Transform then this to an actual ab test

ab -n30000 -c1 -T 'application/x-www-form-urlencoded' -p datafile http://${MINIKUBE_HOST}:${SERVICE_PORT}/test

That's 30k requests with a concurrency of one. Note the results in grafana and then gradually increase the concurrency

An easy way to a handoff approach to increasing the concurrency would be a for loop

for i in `seq 1 30`; do ab -n30000 -c${i} -T 'application/x-www-form-urlencoded' -p datafile http://${MINIKUBE_HOST}:${SERVICE_PORT}/test; done

This will send 900k requests total to the service, in batches of 30k with increasing concurrency from 1 to 30. This might be an overkill, depending on the nature of your service. Feel free to tweak both the number of requests and the concurrency level. The important thing is that you end up with good numbers for containing 1 instance (in production there will be many) of the service

Again, depending on the nature and the complexity of the service, the above benchmark might be too naive. In that case you are encouraged to use other benchmarking suites. Two of note are : locust.io and vegeta

Interpreting the results

After this is done, mark the maximal CPU+memory usage in the graphs. If you are lucky, the memory is going to be an easy one This is your limits stanza in values.yaml.
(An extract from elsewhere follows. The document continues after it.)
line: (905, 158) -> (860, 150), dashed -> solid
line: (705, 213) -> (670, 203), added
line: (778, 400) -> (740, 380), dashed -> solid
CPU is way more difficult to interpret. For starters it varies heavily on the architecture of the host being tested on. In minikube it will probably be very limited, probably 1 core if the app is written decently. If it's not, it's probably prudent to profile the endpoint and figure out if it can be improved. On higher CPU counts, depending heavily on the app (is it multithreaded/multiprocess?), this will vary.
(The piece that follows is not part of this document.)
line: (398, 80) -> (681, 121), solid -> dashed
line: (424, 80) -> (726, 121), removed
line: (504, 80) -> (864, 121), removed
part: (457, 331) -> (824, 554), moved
If a maximum is reached despite increasing concurrency, you got your number. If not, it means you have a very scalable service in your hands. Congratulations! Set a value of 1 as a default so that's something meaningful is there for others and you will be overriding it in production.
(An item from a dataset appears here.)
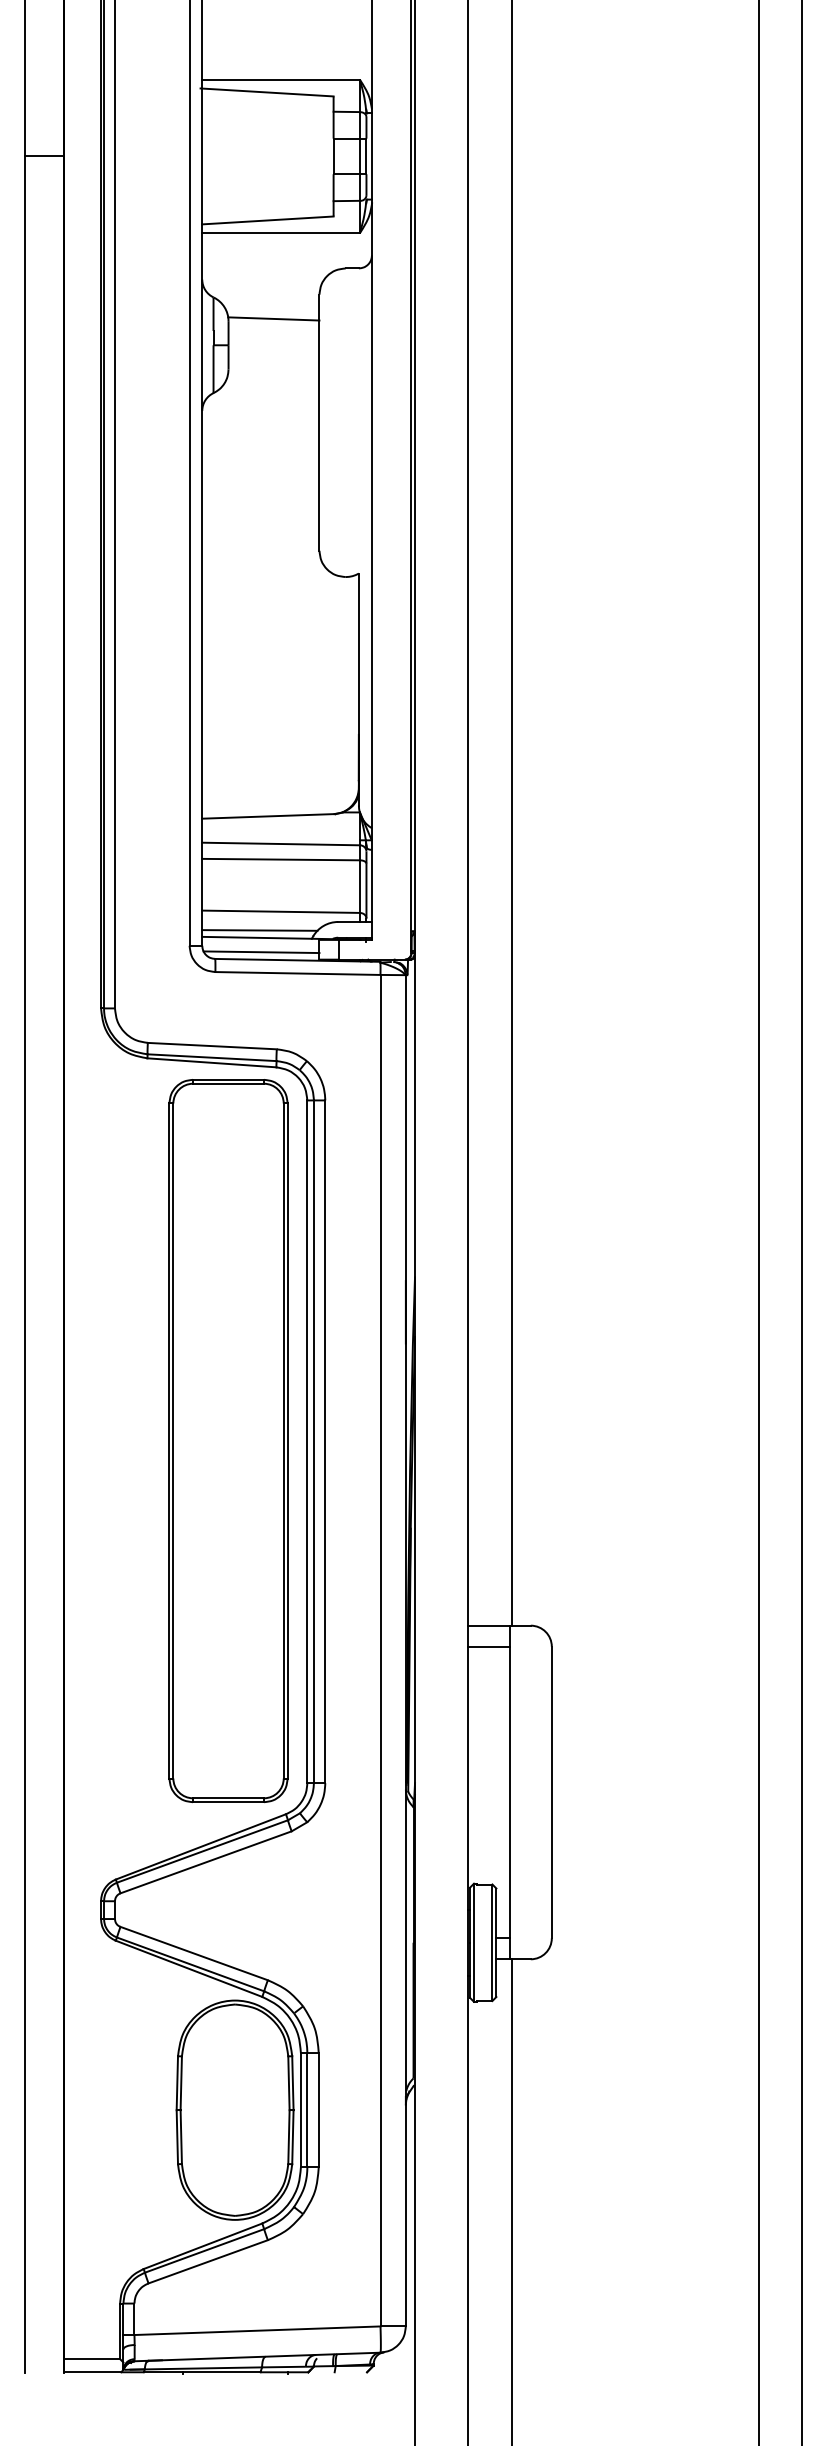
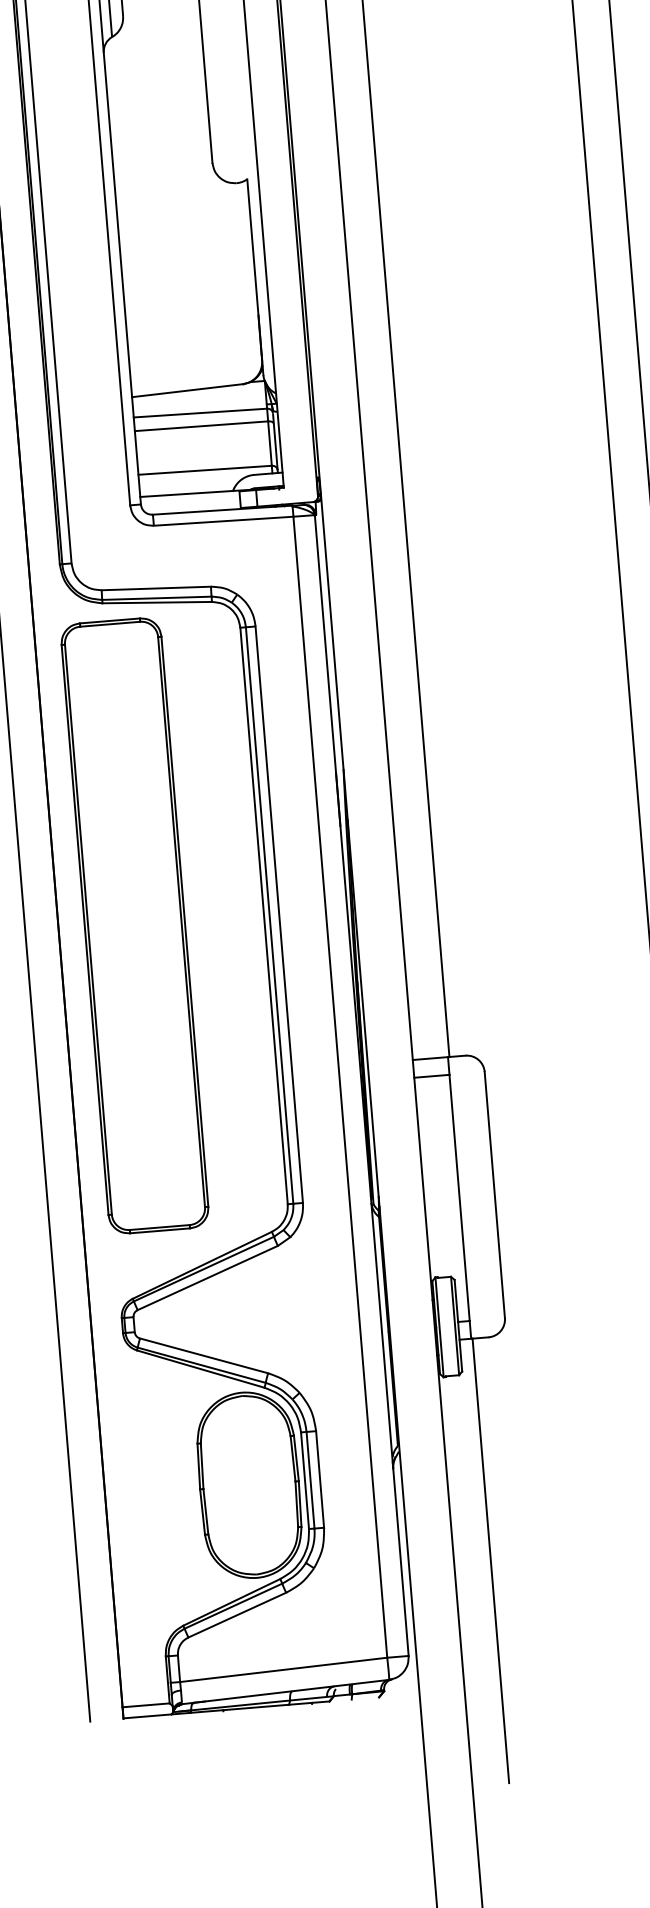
line: (259, 930) -> (188, 487), removed
line: (261, 952) -> (191, 506), removed
part: (228, 1441) -> (135, 926), moved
Other things to take into account

Grep the ab output for 'Requests per second'. If the number sounds good for 1 instance of the service (in production we will have multiple), that's fine. If not, it's probably prudent to figure out why. The graphs will tell you why (is your service CPU bound? is it memory bound? network bound? IO bound?)

TDo the same for 'Failed requests'. If you have anything other than 0, figure out why. It may be you found a bug (like a race condition) or simply the service is crumbling under the load. In that case it's important to understand the breaking point. It's not always easy to figure out. It might be fully related to the current load , at which point the amount of concurrency applied will tell you how many users a single instance of the service will support or it might be a byproduct of the benchmarking process. Applications written in frameworks/languages with lazy garbage collection processes might fall in this category as the benchmarking does not allow them to GC in time and they end up either consuming the entire memory limit of the container before being killed. Whatever the reason, try and figure it out and most importantly document it. Ask for help from SREs in this.